CERITANEGERI, SEOUL — Korea Selatan berencana menjalin kesepakatan dengan Indonesia untuk mengekspor 16 unit jet tempur KF-21. Jika terealisasi, langkah ini akan menjadi ekspor perdana pesawat tempur buatan dalam negeri Korea Selatan.

Menurut sumber pemerintah setempat, penandatanganan kesepakatan tersebut ditargetkan berlangsung dalam rangkaian kunjungan kenegaraan Presiden Prabowo Subianto ke Korea Selatan pada 31 Maret hingga 2 April mendatang.

“Kesepakatan ini menjadi momentum penting bagi kerja sama pertahanan kedua negara,” ujar seorang pejabat yang mengetahui proses negosiasi tersebut.

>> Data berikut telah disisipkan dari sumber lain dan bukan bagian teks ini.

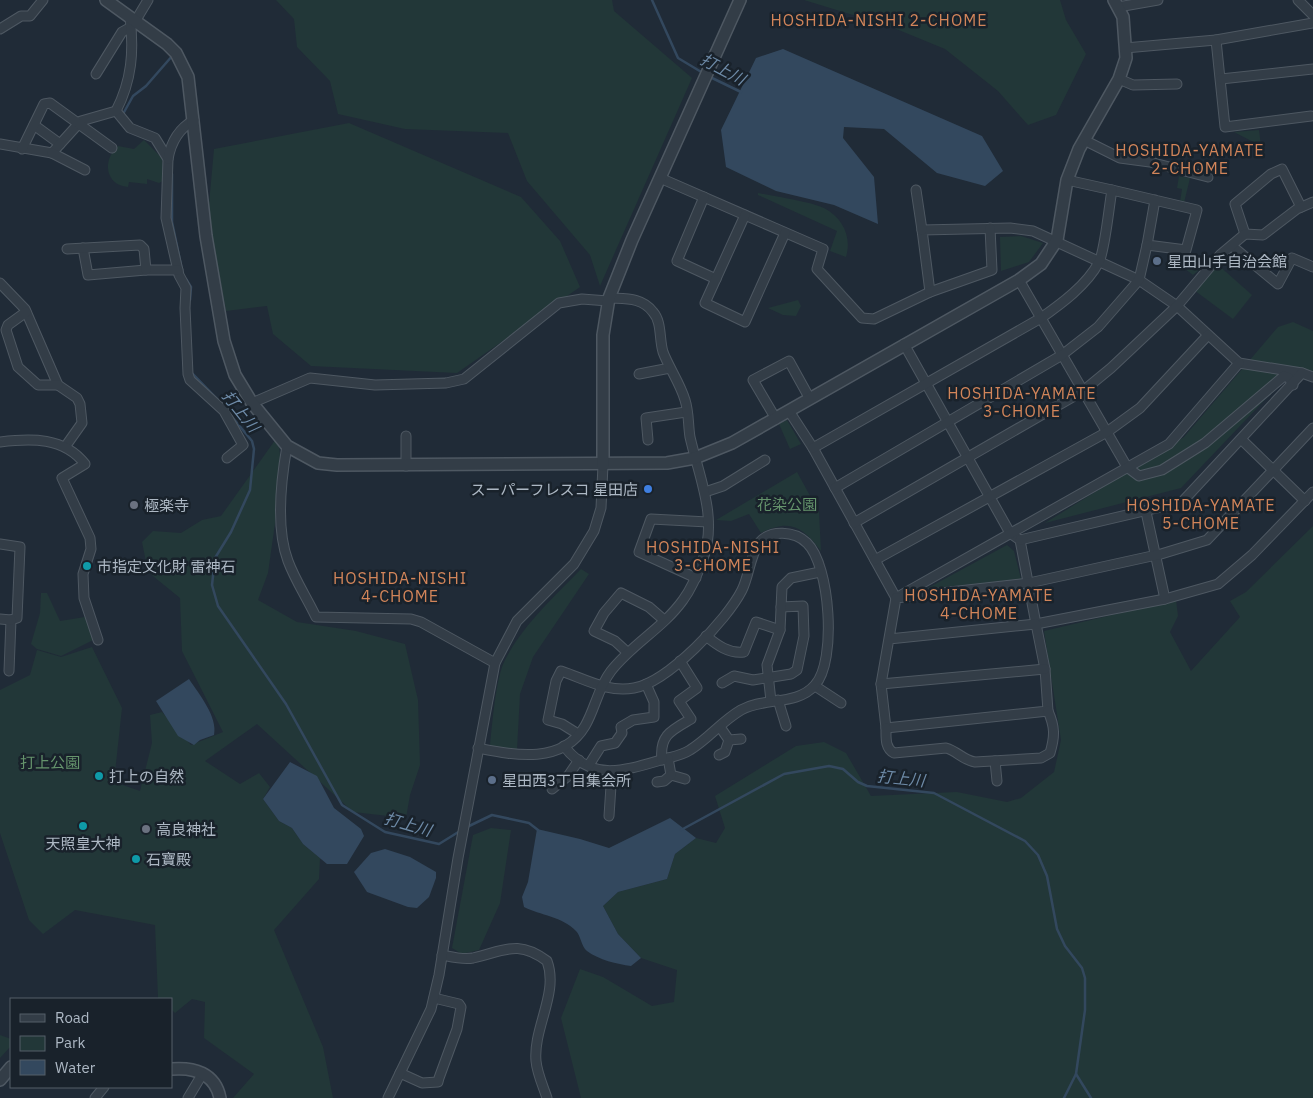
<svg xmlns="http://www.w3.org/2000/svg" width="1313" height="1098" font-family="'IBM Plex Sans','Noto Sans JP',sans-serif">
<rect width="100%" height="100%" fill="#202b37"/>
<g fill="#223738">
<path d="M276 0H612L614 11 692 78 600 286 590 255 527 181 508 133 405 129 338 114 330 81 297 47 294 19Z"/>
<path d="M804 0H1060L1066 20 1086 54 1056 115 1028 125 998 91 945 49 889 26Z"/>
<path d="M349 123 521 197 560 241 580 287 457 373 311 366 273 334 267 306 226 311 208 215 214 149Z"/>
<path d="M1259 130 1261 146 1234 132Z"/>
<path d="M144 140 162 158 164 180 159 183 147 179V184L129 182 128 187C105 185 102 160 118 146L134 149Z"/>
<path d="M1179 176 1190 178 1184 203 1180 202 1182 189 1177 188Z"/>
<path d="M758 193C773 196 812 202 824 208 843 218 852 237 846 257L830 251 837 231 758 195Z"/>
<path d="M1021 236 1043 243 1029 262 1001 271 1000 237Z"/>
<path d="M1188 259 1200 269 1193 275 1180 265Z"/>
<path d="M1217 264 1252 295 1233 319 1194 290Z"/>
<path d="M798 300 801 306 796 316 783 315 768 308Z"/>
<path d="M1293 322 1313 331V381L1296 367 1181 488 1045 523 1184 437 1278 327Z"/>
<path d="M787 420 801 444 790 449 779 424Z"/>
<path d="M278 436 282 474 268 573 258 600 297 622 356 631 405 644 418 700 420 765 410 795 406 818 353 812 257 724 205 761 240 784 259 773 270 787 263 799 279 821 292 828 303 844 320 858 319 879 274 930 323 1047 333 1098H233L254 1074 204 1038 205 1002 192 999 175 1013 171 1009V999L158 998 155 925 75 910 43 934 29 920 0 833V690L30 675 37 650 61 657 92 647 122 708 114 782 140 791 152 743 150 715 162 712 191 745 223 732 182 651 180 598 148 572 142 542 153 531 181 533 202 520 221 516Z"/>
<path d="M797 472 819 512 821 551C803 527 790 518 761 533L749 514 731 521 716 520Z"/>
<path d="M1313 526V1098H581L561 1018 580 969 603 977 652 1006 674 1002 677 970 641 958 618 934 603 906 618 892 667 879 675 854 696 838 716 843 725 828 715 796 796 746 824 742 846 753 871 796 957 792 1007 802 1021 798 1054 772 1061 740 1044 631 1176 600 1178 616 1170 632 1191 671 1240 617 1230 601 1246 592Z"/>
<path d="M1007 545 1014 551 1021 579 926 589Z"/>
<path d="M581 569 589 574 533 657 520 694 517 750 490 746C492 726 496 676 505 660 523 625 554 597 581 569Z"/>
<path d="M41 593H47L60 621 85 617 93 640 61 656 37 649 31 644 40 613Z"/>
<path d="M491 828 511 830 500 903 479 950 462 954 452 948 473 835Z"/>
<path d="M0 1035 11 1039V1046L0 1058Z"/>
</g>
<g fill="#33485e">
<path d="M783 49 982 136 1003 171 985 186 937 173 884 129 844 127 843 138 874 177 878 224 834 205 776 191 726 167 721 130 756 58Z"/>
<path d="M189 679C199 694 218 717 214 735L200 740 194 745 178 736 156 701Z"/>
<path d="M290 762 317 776 334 808 361 829 364 836 347 864H327L303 844 292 828 279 821 263 799Z"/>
<path d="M670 818 696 838 675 854 667 879 618 892 603 906 618 934 641 958 631 966C617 964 599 960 587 951 581 946 581 936 576 931 563 917 540 915 524 907L522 897 528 882 537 829 580 839 609 848Z"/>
<path d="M385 849 410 857 436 872V878L429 897 417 908 408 907 367 892 354 872 371 853Z"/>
</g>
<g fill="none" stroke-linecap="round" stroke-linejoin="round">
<g stroke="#33485e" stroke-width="2.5">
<path d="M652 0 678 58 703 73"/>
<path d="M710 77 741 92"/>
<path d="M123 114 133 96 146 86 173 55"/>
<path d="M172 174V222L182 270"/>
<path d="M186 279 191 287 190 300"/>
<path d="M192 373 219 401"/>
<path d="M232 417 252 441 254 449 250 490 231 532 215 558 212 585 218 606 286 704 342 805 385 832 439 844 460 831"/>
<path d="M467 827 492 815 529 823 538 830"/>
<path d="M681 830 784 774 829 766 843 769 858 782 867 786 934 793 1025 841 1038 855 1047 876 1057 929 1065 946 1082 968 1085 978V1010L1076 1074 1064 1098"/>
<path d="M1076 1074 1091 1098"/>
</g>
<defs>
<g id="minor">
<path d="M1298 0 1313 15"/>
<path d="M1118 7 1158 0"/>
<path d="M136 20 148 0"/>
<path d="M0 29 21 16H30L43 0"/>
<path d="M1216 40 1313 23"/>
<path d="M1125 48 1216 40 1225 127 1311 116"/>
<path d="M96 74 122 32 131 27"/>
<path d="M1119 79 1133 85 1177 84"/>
<path d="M1221 79 1313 69"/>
<path d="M116 111 130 128 155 138 168 159 166 218 179 275 186 288 185 308 188 374 190 380 224 411 243 445 227 458"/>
<path d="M34 125 60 144"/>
<path d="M1084 140 1120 158 1150 162 1208 177"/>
<path d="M0 144 52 153 81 121 116 111C132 80 134 51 130 17"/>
<path d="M22 149 44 104 50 103 112 148"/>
<path d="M52 153 85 170"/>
<path d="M168 159C171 142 178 129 194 120"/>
<path d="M660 178 823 249 817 269 862 318 874 319 930 292 922 230 1010 228 1033 231 1139 280 1177 306 1239 363 1302 373"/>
<path d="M916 190 922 230"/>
<path d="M1112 190 1197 210 1186 250 1147 245 1155 200"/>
<path d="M704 197 677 261 716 279"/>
<path d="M745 215 705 303 745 322 785 233"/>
<path d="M1245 234 1235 204 1271 174 1282 169 1301 207"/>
<path d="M1232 246 1278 284 1292 258 1313 267"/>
<path d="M83 248 88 275 146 270H178"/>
<path d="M67 249 140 245 144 249 146 270"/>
<path d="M1019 280 1127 467 1139 476 1162 470 1205 443 1284 376 1289 378 1293 385"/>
<path d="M0 283 25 309 58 385 77 398 80 404 82 423 65 447"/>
<path d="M930 292 992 270 990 228"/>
<path d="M26 312 8 325 6 330 18 367 38 385H58"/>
<path d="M904 344 1010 533 1020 540 1036 624 1165 599 1218 584 1252 555 1313 492"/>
<path d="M639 374 670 368"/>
<path d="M252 403 310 378 375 385 446 383 464 379 559 303 582 299 608 301"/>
<path d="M789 411 813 448 896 598 1169 444 1239 363"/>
<path d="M776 419 753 380 789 361 810 399"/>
<path d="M406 436V466"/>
<path d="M648 440 646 418 686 412"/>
<path d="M1242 440 1305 501"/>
<path d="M0 442C31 438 64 437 85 464L62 478 90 538 91 549 83 574 84 598 98 640"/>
<path d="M287 446C281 480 276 529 288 561 295 580 307 598 316 617L411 619 421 622 495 663"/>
<path d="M813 448 1041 318C1061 304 1087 285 1099 262 1105 250 1109 206 1112 190L1067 180"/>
<path d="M835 488 1062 355 1098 327 1139 280 1147 245"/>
<path d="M705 492 723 486 765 460"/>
<path d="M1146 512 1165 599"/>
<path d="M854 523 1083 391 1111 368 1177 306 1220 255 1245 234 1263 235 1297 209 1313 202"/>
<path d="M1020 540 1182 502 1302 373 1313 377"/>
<path d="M0 544 20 547 17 618 11 620 9 671"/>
<path d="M875 560 1107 432 1140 408 1208 335"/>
<path d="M696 578 639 552 651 519 708 522"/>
<path d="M0 619 11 620"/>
<path d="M706 636C717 645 729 654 744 652L756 622 780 630"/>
<path d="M889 639 1036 624 1045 669 1048 711 886 728 881 684 896 598 1029 583 1161 554 1207 540 1313 428"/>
<path d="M627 652 615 641 594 631 604 613 621 593 649 607 664 620"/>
<path d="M722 683 734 676 753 680 791 674 797 670 804 636 803 606 781 607"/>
<path d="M881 684 1045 669"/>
<path d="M815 686 841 703"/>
<path d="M778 700 786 726"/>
<path d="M771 701 767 665 780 630 782 587 791 578 820 572"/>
<path d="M720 727 729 740 741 739"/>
<path d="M886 728C886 738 885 748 894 753L946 748C957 751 963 760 975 762L1041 758 1050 753C1055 736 1055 727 1048 711"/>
<path d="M564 746C591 782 624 771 661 760 670 757 681 756 690 750 708 739 722 721 741 710 764 697 797 706 815 685 837 661 830 565 807 543 795 531 770 529 759 543 750 556 749 576 742 590 727 620 668 682 634 688 608 693 585 679 561 671L556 681 548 720 562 724 578 734"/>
<path d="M478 748C514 755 562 765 585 726 595 709 598 688 611 671 632 644 663 628 683 600 692 588 698 573 703 559 718 518 699 477 690 437 688 425 689 412 685 400 680 383 669 368 663 352 659 339 662 322 653 312 642 297 625 299 609 298"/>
<path d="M719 755 725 752 729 740"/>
<path d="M668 758 671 775 685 779"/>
<path d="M662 760C659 735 672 730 691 719L679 701 697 688 680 661"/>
<path d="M995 761 997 781"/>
<path d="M589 765 601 746 615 743 622 733 621 727 633 720 654 717V702L646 684"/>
<path d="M657 782 664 781 671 775"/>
<path d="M552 789 568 776 579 760"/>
<path d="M609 816 612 771"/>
<path d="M442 955C452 957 463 960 473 958 504 951 518 939 547 961 559 993 533 1028 536 1061 537 1073 543 1086 547 1098"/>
<path d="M400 1073 422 1083 438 1082 439 1078 457 1029 461 1007 459 1004 434 998"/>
<path d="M95 1098 104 1087"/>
<path d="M188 1098 203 1073"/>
<path d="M388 1098 431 1009 439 975 458 858 495 663 517 621 574 564 594 531 601 508 603 465"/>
</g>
<g id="tertiary">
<path d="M106 0 167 44 176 53 188 77 206 236 224 341 235 375 252 403 287 446 318 463 337 465 667 463 695 458 732 443 1019 280 1041 264 1057 240 1067 180 1079 149 1119 79 1126 58 1123 17 1114 0"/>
<path d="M603 465V335L609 298 632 240 740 0"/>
<path d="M171 1069C194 1067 215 1073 220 1098"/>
<path d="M0 1080 11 1067"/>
</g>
</defs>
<use href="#minor" stroke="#4e5862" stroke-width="11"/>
<use href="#tertiary" stroke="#4e5862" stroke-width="14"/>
<use href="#minor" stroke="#333d47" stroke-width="9"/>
<use href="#tertiary" stroke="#333d47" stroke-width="11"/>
</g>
<g fill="#5c6f8a" stroke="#19222b" stroke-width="2">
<circle cx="1157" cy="261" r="5"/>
<circle cx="492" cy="780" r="5"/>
</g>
<circle fill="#3f7fe0" stroke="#19222b" stroke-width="2" cx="648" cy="489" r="5"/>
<g fill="#6b7280" stroke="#19222b" stroke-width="2">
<circle cx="134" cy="505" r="5"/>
<circle cx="146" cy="829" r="5"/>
</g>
<g fill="#0f9aa8" stroke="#19222b" stroke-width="2">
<circle cx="87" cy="566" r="5"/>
<circle cx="99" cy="776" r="5"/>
<circle cx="83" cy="826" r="5"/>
<circle cx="136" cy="859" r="5"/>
</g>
<g text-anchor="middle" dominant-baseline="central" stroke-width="5" stroke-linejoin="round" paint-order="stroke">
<g font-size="15" fill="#adb8c4" stroke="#19222b" text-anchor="start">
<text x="1167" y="261">星田山手自治会館</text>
<text x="638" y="489" text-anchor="end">スーパーフレスコ 星田店</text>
<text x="144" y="505">極楽寺</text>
<text x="97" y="566">市指定文化財 雷神石</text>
<text x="109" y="776">打上の自然</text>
<text x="502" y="780">星田西3丁目集会所</text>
<text x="156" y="829">高良神社</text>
<text x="83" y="843" text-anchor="middle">天照皇大神</text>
<text x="146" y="859">石寶殿</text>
</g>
<g font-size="15" fill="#65946c" stroke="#19222b">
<text x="787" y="504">花染公園</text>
<text x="50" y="762">打上公園</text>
</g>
<g font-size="16" letter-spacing="1" fill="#d2855a" stroke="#19222b">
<text x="879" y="20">HOSHIDA-NISHI 2-CHOME</text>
<text x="1190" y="150">HOSHIDA-YAMATE<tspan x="1190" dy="18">2-CHOME</tspan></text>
<text x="1022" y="393">HOSHIDA-YAMATE<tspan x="1022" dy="18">3-CHOME</tspan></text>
<text x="1201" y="505">HOSHIDA-YAMATE<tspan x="1201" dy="18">5-CHOME</tspan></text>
<text x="713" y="547">HOSHIDA-NISHI<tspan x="713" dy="18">3-CHOME</tspan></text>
<text x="400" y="578">HOSHIDA-NISHI<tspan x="400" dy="18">4-CHOME</tspan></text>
<text x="979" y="595">HOSHIDA-YAMATE<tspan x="979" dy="18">4-CHOME</tspan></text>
</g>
<g font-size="16" font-style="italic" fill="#6e8ba8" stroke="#19222b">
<text transform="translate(723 69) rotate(28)">打上川</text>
<text transform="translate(241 411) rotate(51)">打上川</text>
<text transform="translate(901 778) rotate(6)">打上川</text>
<text transform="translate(408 824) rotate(16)">打上川</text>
</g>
</g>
<rect x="10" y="998" width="162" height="90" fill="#19222b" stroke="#545e68"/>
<rect x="20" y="1014" width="25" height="8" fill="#333d47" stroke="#545e68"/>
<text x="55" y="1023" font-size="15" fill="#adb8c4">Road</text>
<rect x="20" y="1036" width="25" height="15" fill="#223738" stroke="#545e68"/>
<text x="55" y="1048" font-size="15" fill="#adb8c4">Park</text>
<rect x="20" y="1060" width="25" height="15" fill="#33485e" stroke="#545e68"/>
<text x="55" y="1073" font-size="15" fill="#adb8c4">Water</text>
</svg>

Kontrak akhir diperkirakan akan rampung pada semester pertama tahun ini, setelah kedua pihak menyelesaikan pembahasan terkait harga dan skema kerja sama.

Program pengembangan KF-21 sendiri telah dimulai sejak 2015 oleh Korea Selatan sebagai upaya menggantikan armada lama seperti F-4 dan F-5. Jet tempur ini dirancang sebagai pesawat supersonik modern hasil produksi dalam negeri.

Dalam proyek tersebut, Indonesia awalnya berkomitmen menanggung sekitar 20 persen biaya pengembangan sebagai mitra strategis, dengan imbalan transfer teknologi dari Korea Selatan. Namun, dalam perjalanannya, kontribusi Indonesia mengalami penyesuaian.

Seorang analis pertahanan menyebut, “Penyesuaian kontribusi ini merupakan bagian dari negosiasi ulang agar kerja sama tetap berjalan realistis bagi kedua pihak.”

Kesepakatan terbaru yang dicapai pada Juni tahun lalu menyebutkan bahwa kontribusi Indonesia dipangkas menjadi sekitar 600 miliar won, atau sekitar Rp6,7 triliun, dari nilai awal yang lebih besar.

Di sisi lain, proyek ini sempat menjadi sorotan setelah muncul dugaan pencurian teknologi yang melibatkan insinyur asal Indonesia di Korea Aerospace Industries Ltd., produsen KF-21.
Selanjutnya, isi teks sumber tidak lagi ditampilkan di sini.